Earlier this week The New York Times reported that the banks have admitted to hundreds of mistaken foreclosures as part of an analysis required by the government in the $25 billion settlement made last year.
This is our first and possibly only look (the exact numbers will not be publicly released) into how bad the foreclosure crisis really was, and it’s not pretty. More than a year has passed since the settlement was reached, and some of the unfair foreclosures date back as far as 2006. Nearly two dozen homes were wrongfully seized, the banks now admit.
Some of these cases were already known, such as that of Sgt. James B. Hurley, a disabled Iraq War vet whose Michigan home was sold two months before he came back to the country. His court battle dragged out over years.

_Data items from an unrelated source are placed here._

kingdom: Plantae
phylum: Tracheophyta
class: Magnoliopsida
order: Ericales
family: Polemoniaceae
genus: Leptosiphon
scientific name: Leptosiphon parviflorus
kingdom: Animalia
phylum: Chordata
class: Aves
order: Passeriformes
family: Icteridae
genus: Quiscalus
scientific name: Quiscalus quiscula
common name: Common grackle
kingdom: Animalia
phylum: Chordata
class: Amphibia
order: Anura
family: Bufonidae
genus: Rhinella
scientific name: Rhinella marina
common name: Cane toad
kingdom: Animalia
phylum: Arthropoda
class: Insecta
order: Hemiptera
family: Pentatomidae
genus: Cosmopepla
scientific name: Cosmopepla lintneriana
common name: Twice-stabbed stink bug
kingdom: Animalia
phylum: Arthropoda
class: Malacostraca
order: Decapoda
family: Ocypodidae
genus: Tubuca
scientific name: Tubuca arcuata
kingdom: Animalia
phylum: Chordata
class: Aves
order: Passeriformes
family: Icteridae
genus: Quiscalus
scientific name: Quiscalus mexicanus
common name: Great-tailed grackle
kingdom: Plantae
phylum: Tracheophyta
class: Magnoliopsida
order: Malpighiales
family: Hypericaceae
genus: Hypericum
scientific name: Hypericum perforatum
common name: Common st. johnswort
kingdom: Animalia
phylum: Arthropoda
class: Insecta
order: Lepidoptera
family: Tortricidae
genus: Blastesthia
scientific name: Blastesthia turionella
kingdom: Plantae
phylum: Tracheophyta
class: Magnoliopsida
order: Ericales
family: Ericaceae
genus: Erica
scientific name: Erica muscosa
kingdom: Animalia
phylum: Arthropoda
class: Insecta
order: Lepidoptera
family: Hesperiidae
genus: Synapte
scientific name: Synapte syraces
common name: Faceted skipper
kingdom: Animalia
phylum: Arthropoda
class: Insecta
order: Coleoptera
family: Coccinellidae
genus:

The NYT highlights other cases:
In 2011, JPMorgan settled claims that it inappropriately foreclosed on 18 military service members and overcharged 6,000. Bank of America and Morgan Stanley also struck a pact with the Justice Department to settle claims they foreclosed on 178 military members between 2006 and 2009.
But the analysis shows there were many more. JPMorgan, Wells Fargo and Bank of America each found about 200 additional foreclosure cases, and Citigroup found over 100. This, of course, was illegal – even if the paperwork had been legitimate. The Servicemembers Civil Relief Act demands banks get court approval to foreclose on active-duty members. No word on whether any additional legal action will be taken.